A pesar de lo cual, y para evitar males mayores había tenido que contratar un seguro multimillonario de acuerdo con el valor de las piezas, que gentilmente me pagó la alcaldía de la ciudad, con la condición de que a su inauguración asistiese el alcalde para decir unas breves palabras y sobre todo para salir en las fotos.
“Un gran acontecimiento, requiere una gran ceremonia de apertura y ésta por supuesto, precisa de un gran anfitrión” me comentaba el asistente personal del alcalde cuando supervisaba los preparativos de la ceremonia.
No sabía si el público, iba a querer acercase allí para admirar las piezas, pero para la noche de la inauguración ya tenía confirmada más de cien personas, entre celebridades, cantantes y otros artistas de la ciudad.
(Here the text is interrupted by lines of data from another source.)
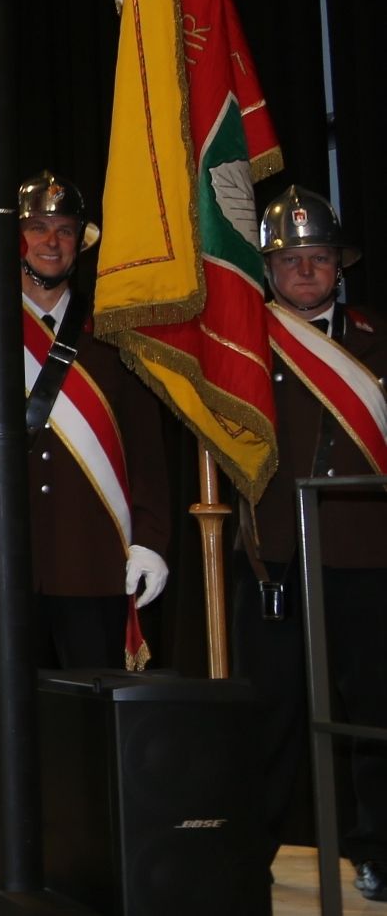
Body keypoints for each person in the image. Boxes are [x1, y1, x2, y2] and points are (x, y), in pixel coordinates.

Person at [0, 173, 170, 750]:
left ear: (80, 243)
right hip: (0, 549)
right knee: (3, 721)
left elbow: (146, 451)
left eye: (66, 230)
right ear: (15, 240)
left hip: (90, 554)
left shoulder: (114, 333)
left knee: (92, 727)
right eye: (38, 227)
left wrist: (150, 539)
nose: (52, 241)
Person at [235, 185, 387, 895]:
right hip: (274, 555)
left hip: (365, 554)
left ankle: (376, 849)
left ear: (338, 267)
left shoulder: (375, 338)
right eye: (290, 259)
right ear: (268, 270)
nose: (304, 271)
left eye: (317, 257)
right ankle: (251, 852)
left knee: (374, 712)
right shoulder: (241, 344)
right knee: (269, 717)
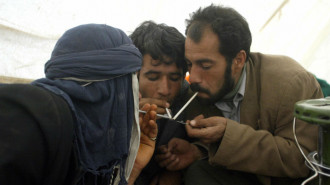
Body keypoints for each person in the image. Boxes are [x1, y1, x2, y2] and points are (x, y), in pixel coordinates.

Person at [155, 4, 324, 185]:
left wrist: (228, 134)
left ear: (238, 60)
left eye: (205, 66)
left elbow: (302, 160)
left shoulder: (290, 84)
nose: (194, 77)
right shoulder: (195, 94)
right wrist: (198, 151)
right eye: (189, 64)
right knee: (198, 172)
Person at [0, 23, 158, 185]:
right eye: (131, 83)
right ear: (108, 84)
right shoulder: (38, 113)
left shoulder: (81, 142)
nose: (137, 96)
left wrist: (132, 170)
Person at [130, 20, 191, 185]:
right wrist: (130, 122)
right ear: (134, 74)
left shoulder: (190, 98)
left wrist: (178, 171)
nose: (165, 89)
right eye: (153, 77)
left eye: (174, 78)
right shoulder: (115, 100)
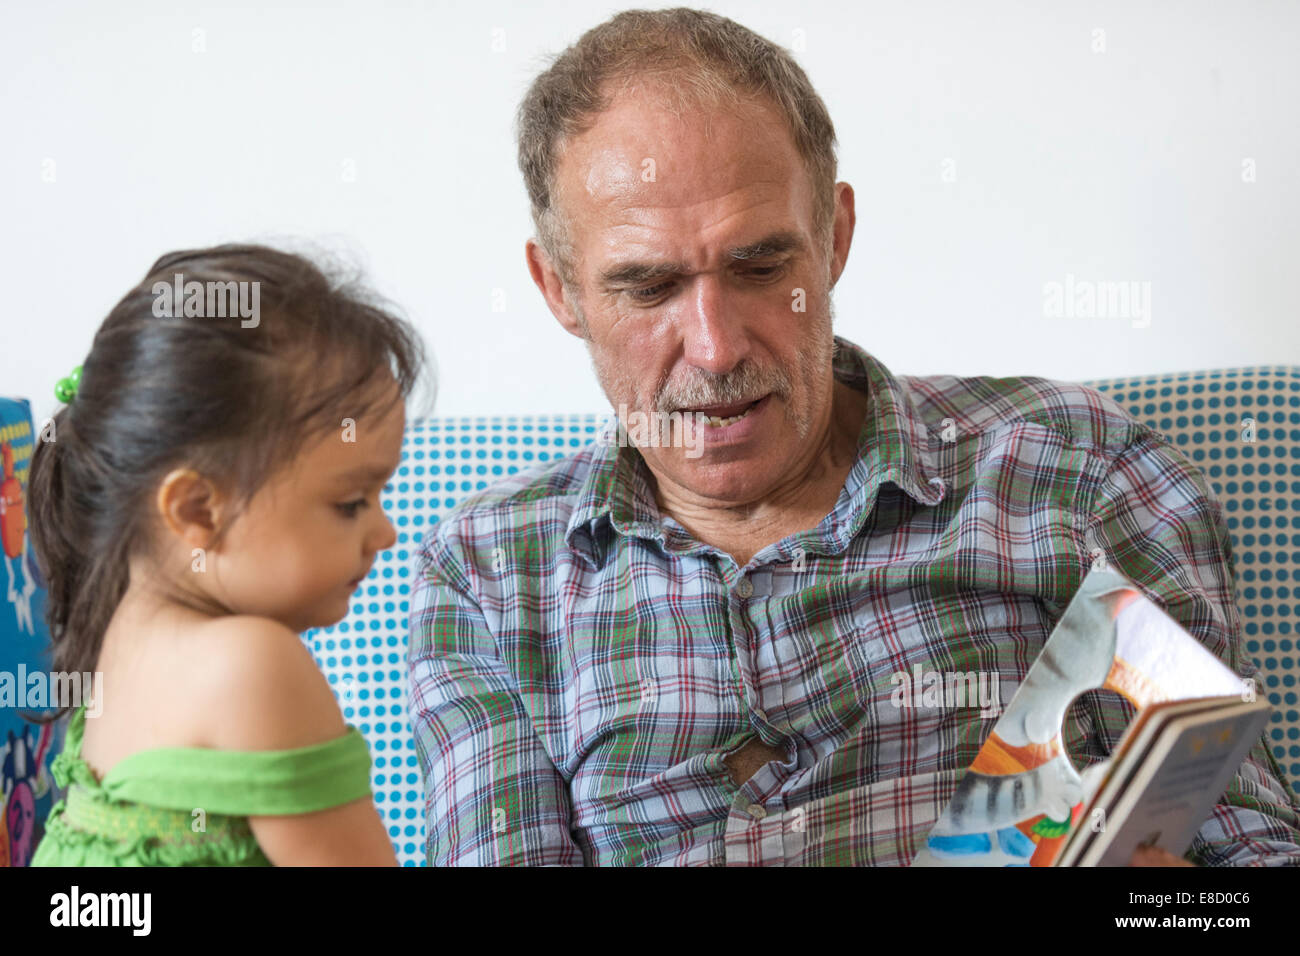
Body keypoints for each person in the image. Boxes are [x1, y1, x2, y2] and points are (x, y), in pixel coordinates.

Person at [408, 8, 1300, 865]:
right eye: (647, 288)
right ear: (558, 287)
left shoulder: (1078, 469)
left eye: (762, 266)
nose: (717, 349)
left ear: (833, 238)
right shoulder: (490, 574)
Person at [27, 244, 425, 865]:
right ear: (196, 511)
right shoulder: (250, 665)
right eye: (351, 502)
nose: (386, 533)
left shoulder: (117, 651)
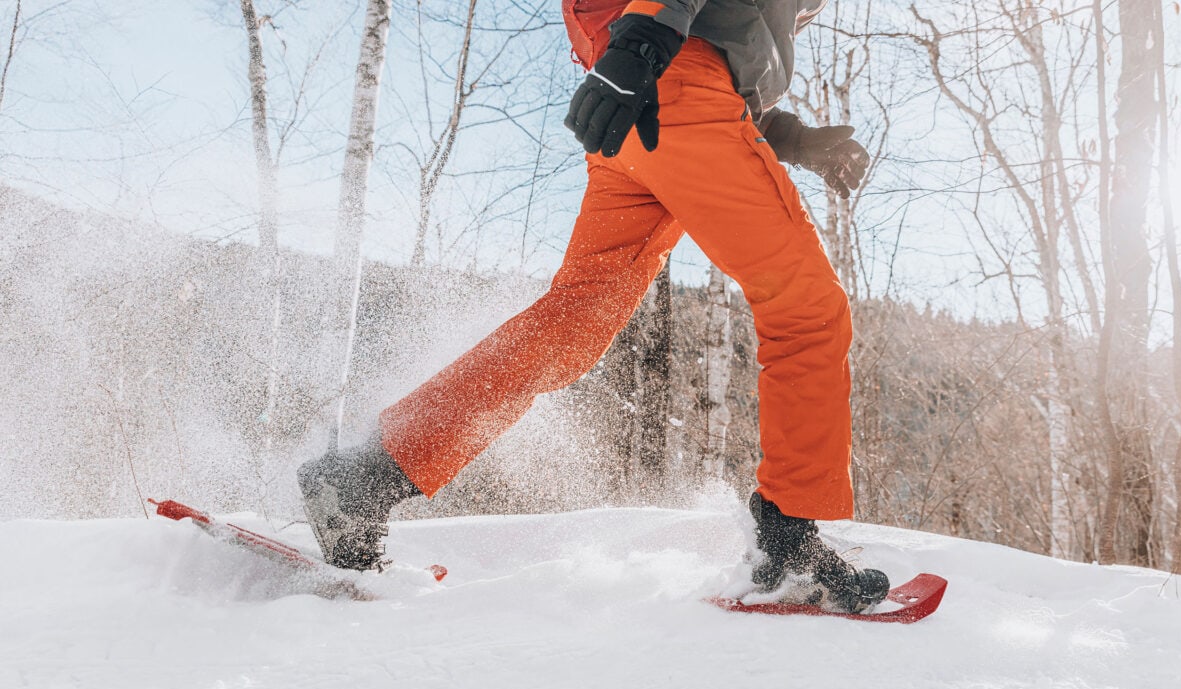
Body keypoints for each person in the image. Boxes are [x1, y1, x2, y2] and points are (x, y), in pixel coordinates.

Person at [299, 0, 891, 613]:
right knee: (807, 308)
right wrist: (645, 41)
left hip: (640, 109)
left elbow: (723, 47)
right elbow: (702, 61)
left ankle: (364, 480)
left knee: (570, 326)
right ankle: (790, 545)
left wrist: (790, 137)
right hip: (668, 81)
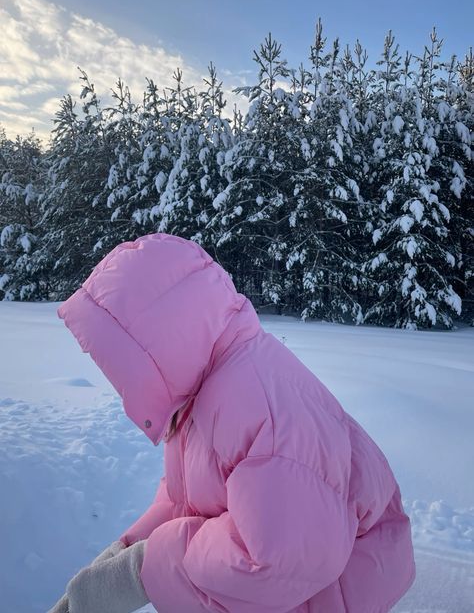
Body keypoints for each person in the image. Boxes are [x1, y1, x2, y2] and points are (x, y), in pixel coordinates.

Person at [49, 232, 416, 613]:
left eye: (115, 357)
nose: (111, 374)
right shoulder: (201, 389)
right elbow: (189, 503)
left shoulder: (254, 405)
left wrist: (142, 569)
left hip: (330, 593)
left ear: (155, 343)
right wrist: (125, 550)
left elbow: (274, 559)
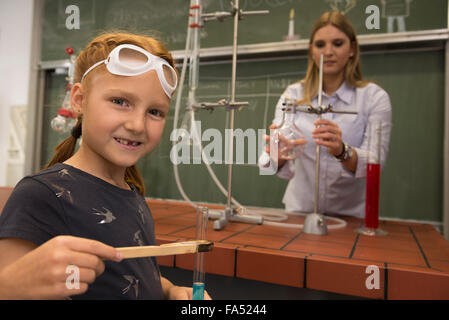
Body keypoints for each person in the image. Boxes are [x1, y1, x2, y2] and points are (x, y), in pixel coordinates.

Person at [0, 32, 210, 300]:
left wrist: (172, 291)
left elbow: (133, 275)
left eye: (155, 112)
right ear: (79, 100)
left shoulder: (132, 194)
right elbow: (9, 285)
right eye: (120, 102)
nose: (137, 125)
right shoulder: (40, 195)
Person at [260, 11, 392, 218]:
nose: (328, 52)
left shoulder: (373, 98)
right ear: (311, 51)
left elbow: (376, 163)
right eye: (320, 45)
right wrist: (278, 154)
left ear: (352, 49)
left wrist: (342, 151)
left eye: (338, 43)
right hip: (300, 213)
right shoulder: (293, 95)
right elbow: (269, 163)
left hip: (351, 217)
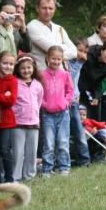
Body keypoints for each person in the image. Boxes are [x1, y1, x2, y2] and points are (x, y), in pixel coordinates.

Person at [39, 45, 74, 176]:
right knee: (48, 143)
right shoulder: (41, 75)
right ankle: (47, 169)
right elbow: (38, 93)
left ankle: (64, 167)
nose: (56, 62)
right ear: (47, 58)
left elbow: (70, 91)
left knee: (63, 142)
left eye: (59, 59)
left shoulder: (65, 74)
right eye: (53, 59)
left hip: (63, 114)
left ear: (62, 60)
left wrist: (66, 102)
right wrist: (44, 104)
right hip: (47, 114)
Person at [11, 55, 42, 182]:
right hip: (18, 123)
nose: (26, 70)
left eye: (29, 67)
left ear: (33, 68)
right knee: (18, 152)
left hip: (34, 123)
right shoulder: (15, 83)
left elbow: (39, 102)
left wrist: (34, 114)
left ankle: (29, 175)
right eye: (23, 68)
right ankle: (15, 176)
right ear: (18, 69)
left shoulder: (38, 85)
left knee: (31, 151)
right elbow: (12, 102)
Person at [27, 0, 77, 71]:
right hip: (41, 74)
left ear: (54, 10)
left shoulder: (59, 28)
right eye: (44, 8)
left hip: (60, 75)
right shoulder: (32, 26)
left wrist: (56, 55)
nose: (47, 11)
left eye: (50, 8)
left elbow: (74, 52)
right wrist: (65, 47)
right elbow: (51, 48)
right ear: (37, 8)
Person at [0, 51, 18, 183]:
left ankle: (9, 178)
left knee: (5, 149)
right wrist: (4, 96)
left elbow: (12, 100)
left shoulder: (13, 80)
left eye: (11, 64)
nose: (7, 66)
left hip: (7, 121)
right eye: (5, 63)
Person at [80, 39, 106, 121]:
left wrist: (97, 96)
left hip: (86, 91)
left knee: (92, 113)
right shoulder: (89, 53)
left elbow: (98, 82)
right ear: (102, 50)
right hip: (75, 86)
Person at [67, 38, 91, 167]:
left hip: (74, 98)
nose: (82, 54)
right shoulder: (67, 62)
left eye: (84, 51)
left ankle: (84, 159)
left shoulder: (79, 62)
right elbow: (69, 77)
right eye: (79, 50)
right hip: (65, 99)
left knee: (78, 129)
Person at [0, 0, 31, 64]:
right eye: (6, 13)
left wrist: (23, 28)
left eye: (12, 14)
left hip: (11, 70)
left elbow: (27, 49)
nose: (8, 16)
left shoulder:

Todo para poder realizar ese pequeño paseo casi de pasarela para que los cientos de periodistas acreditados desplieguen sus flashes en busca de la foto de portada de las revistas del corazón. Pocos eran los medios que habían solicitado su presencian en la inauguración que perteneciese a alguna cadena medio seria, que estuviese realmente interesada en propagar la cultura y el conocimiento.
A mí eso, a pesar de saber que era un mal necesario de aquella ciudad, el lidiar con ricos y famosos para que tu sitio sea conocido, no me dejaba de parecer banal y superficial, propio de galas benéficas, de presentaciones de nuevas funciones de teatro o del estreno de películas, pero no tanto de una muestra.
Mi director me había tenido que consolar viéndome en algunos momentos desesperado por organizar algo memorable, que fuese tan sublime que se quedase en la retina de los presentes, más allá de averiguar si el último famoso de moda se había separado o no de su mujer.
“No compitas con la prensa, ella es tu aliada, deja que haga su trabajo. Cada foto que aparezca en la revista será una publicidad para ti, pues el marco en donde se produce, este evento, es lo que contarán a todos y más de uno vendrá simplemente para ver el lugar por donde acaba de pasar su ídolo” me aconsejaba con paciencia mi director.
A mí aquella parafernalia me parecía innecesaria e impropia de un lugar como aquel; seguro que ninguno de los asistentes de la inauguración terminaría el día sin recordar el nombre o, la época o algún otro dato relevante de la exposición.
Además, y para colmo, me asignaron una asesora de imagen para que yo mismo fuese quien guiase a las personalidades del mundo de la política y de los deportes por las piezas más importantes.
Aun cuando había estado preparando a un equipo de personas que sería las encargadas de guiar a los turistas en grupos de diez entre las distintas colecciones, me tenía que presentar para un puesto algo tedioso para mi gusto, más propio de un estudiante de tercero de facultad que de un profesional de carrera.
Había tenido que escoger, para esta breve pero mediática visita, las obras más relevantes que les iba a mostrar y explicar, dejándoles el resto del tiempo para que admirasen por sí mismos las restantes obras.
Tres eran las de mayor importancia para mí, por su claridad en la explicación y por ser muestra del espíritu que impregnaba toda la exposición.
Las dos primeras eran las exhibidas en los pendones colgantes de la portada y que inundaban la ciudad en periódicos y pastines repartidos a lo largo de la ciudad.
La tercera era de esa parte inesperada y enigmática en la que quería que el espectador se recrease intentando adivinar cuál era el significado y sentido de las piezas más llamativas e inexplicables de la cultura sumeria.